Scrap's second wife applied for a Confederate pension and that record shows his death in 17 April 1940. That Scrap was discharged in 1865 having "served until close of war" but states his enlistment as 1 February 1863 in Demopolis, Alabama and having served with Company C, 9th Alabama Cavalry Regiment. It is my belief this is a confusion with Scrap's cousin - Joel Phillip "Perk Eye" Thompson - who probably served with Company C [Tutt's Company] the 8th Regiment Alabama Cavalry [a.k.a., the "Ball-Hatch" Regiment and there is some confusion on numbering between the 8th or 9th, but I believe Perk Eye was with the 8th]. That pension record shows his [Perk Eye's] birth as Pushamataha, Alabama and "served until paroled at close of war at Gainesville." The 8th surrendered at Gainesville, Alabama. Perk Eye's address is Route 1 Box 12 Toxey, Alabama. Family history states that Perk Eye was buried in Brightwater Cemetery and internet records of that grave show a “Joel P. Thompson, Tutt's Co. 9 Ala. Cav., C.S.A.” There is confusion then as to Scrap's age. The 1860 Census gives his age as 10 (born in 1850). The 1880 Census gives his age as 35 [born in 1845]. His pension application in 1903 implies a birth year of 1843. A local newspaper said he was 98 when he died in 1940 which would mean he was born in 1842. His gravestone is marked born 13 April 1843, died 18 April 1940. Perk Eye's pension application states his birth was 13 April 1844. Perk Eye died on 14 February 1927 in Bogueloosa, Alabama. Since both men has the same name and lived in the same county there is difficulty telling the differences [so far].
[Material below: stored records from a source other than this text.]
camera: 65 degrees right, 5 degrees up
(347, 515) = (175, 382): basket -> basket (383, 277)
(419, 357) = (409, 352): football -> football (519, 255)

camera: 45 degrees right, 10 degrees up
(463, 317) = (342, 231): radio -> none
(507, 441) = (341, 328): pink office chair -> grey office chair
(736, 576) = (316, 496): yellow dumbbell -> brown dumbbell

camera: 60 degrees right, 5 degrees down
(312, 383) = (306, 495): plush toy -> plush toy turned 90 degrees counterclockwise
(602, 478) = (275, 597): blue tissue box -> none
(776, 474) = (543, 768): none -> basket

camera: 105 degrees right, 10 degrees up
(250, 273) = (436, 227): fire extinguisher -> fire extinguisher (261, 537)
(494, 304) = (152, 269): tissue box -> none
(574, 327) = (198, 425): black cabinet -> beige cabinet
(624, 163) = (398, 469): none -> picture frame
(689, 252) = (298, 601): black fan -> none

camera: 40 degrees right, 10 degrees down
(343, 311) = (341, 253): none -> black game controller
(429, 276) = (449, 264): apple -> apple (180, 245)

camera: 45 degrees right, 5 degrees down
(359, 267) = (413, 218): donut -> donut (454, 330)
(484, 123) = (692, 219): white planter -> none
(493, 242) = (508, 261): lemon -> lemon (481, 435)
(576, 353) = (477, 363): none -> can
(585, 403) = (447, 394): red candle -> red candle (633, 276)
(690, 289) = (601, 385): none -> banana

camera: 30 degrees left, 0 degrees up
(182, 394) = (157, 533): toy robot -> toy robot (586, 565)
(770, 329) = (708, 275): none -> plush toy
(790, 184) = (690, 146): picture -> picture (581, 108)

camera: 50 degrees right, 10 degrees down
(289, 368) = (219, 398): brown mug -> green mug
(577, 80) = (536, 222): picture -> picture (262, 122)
Scrap was the last living Confederate veteran living in Choctaw County. A clipping from the “Advocate News” said “He was nicknamed ‘Scrap’ because of his runty size as a child.” He might be the youngest man in the photograph
This photo appeared on May 3, 1984 in The Choctaw Advocate thanks to Tommy Campbell and Mrs. W. A. Lolley. There are 46 men in the photo, and a partial list of names from the late Judge Daniel T. McCall, Jr.of Mobile appeared in the May 17th issue, among them Charles Campbell McCall, James Epp Littlepage and Henry Thompson Lindsey.
In her book Choctaw, Sumter and Washington Counties’ CSA Companies, Ann H. Gay has a list of 53 names from the CSA Pension Book in the County Probate Office. Some of the handwriting was indecipherable as seen by the blanks following some initials. It is unknown why there are more names than men. Perhaps some arrived after the photo was taken. Also unknown is the order in which the veterans were standing in the above photo.
L. B. Wimberly, E. H. Braswell, J. C. Carlisle, J. W. Collins, J. W. Doggett, J. P. Moore, M. E. Wright, C. T. Ezell, G. W. Mosley, S. A. Wright, A. V. Carlisle, J. Wesley Johnston, J. M. Foushee, J. J. Kelley, E. McLaughlin, W. M. Meador, Ira Stafford, C. C. Cooke, A. J. Roberts, S. A. Odom, A. C. _____, F. Presslar, J. P. Thompson, A. Cook, J. R. Burns, J. R. Mosley, L. R. Nobles, M. D. Scanlin, A. J. _____, J. T. Mills, T. B. Ferrell, T. W. Musgrove (from a Florida unit), Steve D.____, J.Q.A. Johnson, J. P. Thompson, S. T. Newton, W. J. Downey, J. I. Stewart, H. Wilson, Moses Shirley, O. C. Ulmer, J. E. Littlepage, J. H. Atkinson, C. Ellett, S. Carroll, M. Carroll, W. W. Craft, T. C. Owens, Moses Savage, W. H. Phillips, J. H. Wilson, Allen Jenkins, Solomon Boykin and S. D. Oliver.